No curative treatment of lymphedema has been reported, so prevention and early therapy are critical. Clinicians should perform baseline assessments of limb girth before procedures to later assess the possibility of lymphedema. However, there are currently no accepted standards of lymphedema with regard to girth and volume.
Low-level laser therapy has demonstrated promising results in reducing lymphedema in 2 small placebo-controlled trials.
Complete decongestive therapy can reduce lymphedema volume by 50% to 60% and is considered the gold standard for treatment of lymphedema. This treatment begins of an acute phase of therapy consisting of skin and nail care, manual lymph drainage, compression bandaging, and therapeutic exercise.
Manual lymph drainage requires light application of pressure for 30 to 60 minutes over not only the affected limb, but over other parts of the lymphatic system as well. Patients are massaged in a distal-to-proximal direction to stimulate lymphatic flow.
A compression bandage is worn constantly during the acute phase of complete decongestive therapy.
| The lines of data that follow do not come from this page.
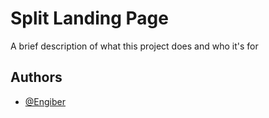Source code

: 
# Split Landing Page

A brief description of what this project does and who it's for


## Authors

- [@Engiber](https://github.com/engijlr)

  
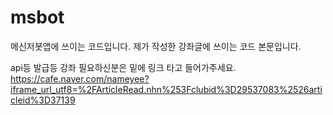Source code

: # msbot
메신저봇앱에 쓰이는 코드입니다.
제가 작성한 강좌글에 쓰이는 코드 본문입니다.

api등 발급등 강좌 필요하신분은 밑에 링크 타고 들어가주세요.
https://cafe.naver.com/nameyee?iframe_url_utf8=%2FArticleRead.nhn%253Fclubid%3D29537083%2526articleid%3D37139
The bandage consists of padding material and short-stretch bandages.
Exercise during the acute phase of complete decongestive therapy consists of limb range-of-motion exercises, possibly combined with diaphragmatic, deep breathing.
General contraindications to complete decongestive therapy include acute infection, deep venous thrombosis, and congestive heart failure. The issue of whether this treatment may stimulate dormant tumor cells and worsen cancer is controversial.
The maintenance phase of complete decongestive therapy contains the same 4 elements of the acute phase, but manual lymph drainage may be performed by the patient, compression banding may be limited to waking hours, and exercise should include aerobic and low-load resistance exercise. Maintenance therapy can last a lifetime.
Pearls for Practice
Lymphedema can be classified into 4 stages, beginning with a latent phase. In stage I disease, edema is reversible with prolonged elevation, but stages II and III are associated with increased fibrosis and Stemmer sign.
Complete decongestive therapy for lymphedema consists of skin and nail care, manual lymph drainage, compression bandaging, and therapeutic exercise.